Well, it may have been: I played it only 3 years later (akin to a century in computer terms, back then), from 1990 on.
All the mechanics (especially the sailing, but also the intertia of the slow paced swordfighting) are just so spot on, and the abstraction is what I always need to enjoy an evocative experience - which is why I don’t enjoy 3D games, especially of the photorealistic kind.
That the manual did a wonderful job to depict the area and allow kid-me to fill the gap is another testament to Microprose’s greatness at its highest hour.
League of Legends. Strange that I always come back to a free to play over all of the traditional pay games I own.
I have a virtual stable of games I continually go back to:
- Kindom Rush - I’m always experimenting with new tower combinations and it’s cathartic
- Supreme Commander: Forged Alliance. What is is about creating huge experimentals and wreaking havoc?
- Borderlands - the original. Fuck the rest of them, but that first one is just golden.
- Stars! - although this has curtailed since win10 as I’m not sure I have the energy to figure out how to get a XP virtual machine up & running yet again.
Huh I found Borderlands 1 almost unplayable but I loved B2.
BL1 was so awesome. You actually can find legendary weapons that will last longer than 2 levels. The fighting was so good - I found them to be challenging and the characters had real different builds to them.
People complain about lack of fast travel in some areas (Knox), but then knox had the king of loot boxes that I would play & play again & again just to get ALL of my 40 weapons to be legendary.

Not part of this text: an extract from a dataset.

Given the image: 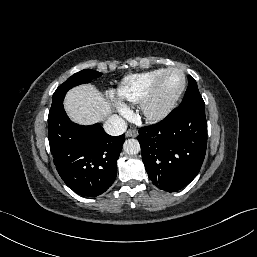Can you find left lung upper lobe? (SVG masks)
<instances>
[{"mask_svg":"<svg viewBox=\"0 0 257 257\" xmlns=\"http://www.w3.org/2000/svg\"><path fill=\"white\" fill-rule=\"evenodd\" d=\"M193 107L205 108V103L200 95L196 81L191 76H188V88L179 108L188 109Z\"/></svg>","mask_w":257,"mask_h":257,"instance_id":"left-lung-upper-lobe-1","label":"left lung upper lobe"}]
</instances>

So much fun.
Now the story of BL1 was really not there. BL2 was hands-down some of the best story telling ever, but the weapons were so hard to come by & when you did get a legendary, it was worthless in 2 levels. It got to the point where you got far better weapons with those codes they dropped on twitter.
It’s funny how DOS games were such a pain in the ass to get running back in the day but are easy to emulate now. Then there’s about a decade of early Windows games that are inaccessible now. I’d probably play King of Dragon Pass all the time if it wasn’t stuck in 640x480. (Although, speaking of successors, KoDP will get one soon.)
Since the whole point of playing a game is to have fun, the only time I feel I shouldn’t play a game is if I do it despite it not being fun. I got there with WoW sometimes.
I don’t think I’m quite there with Grim Dawn, but it’s getting borderline sometimes. The problem comes when the up-front effort of learning a new game seems too high for a given evening’s session, so you then fall back to a game you’re used to be not really enjoying anymore. The old ‘game of least resistance’ problem, which can be exacerbated when you know you have limited playtime to begin wtih.
Have you tried the DOSBOX version? Runs great.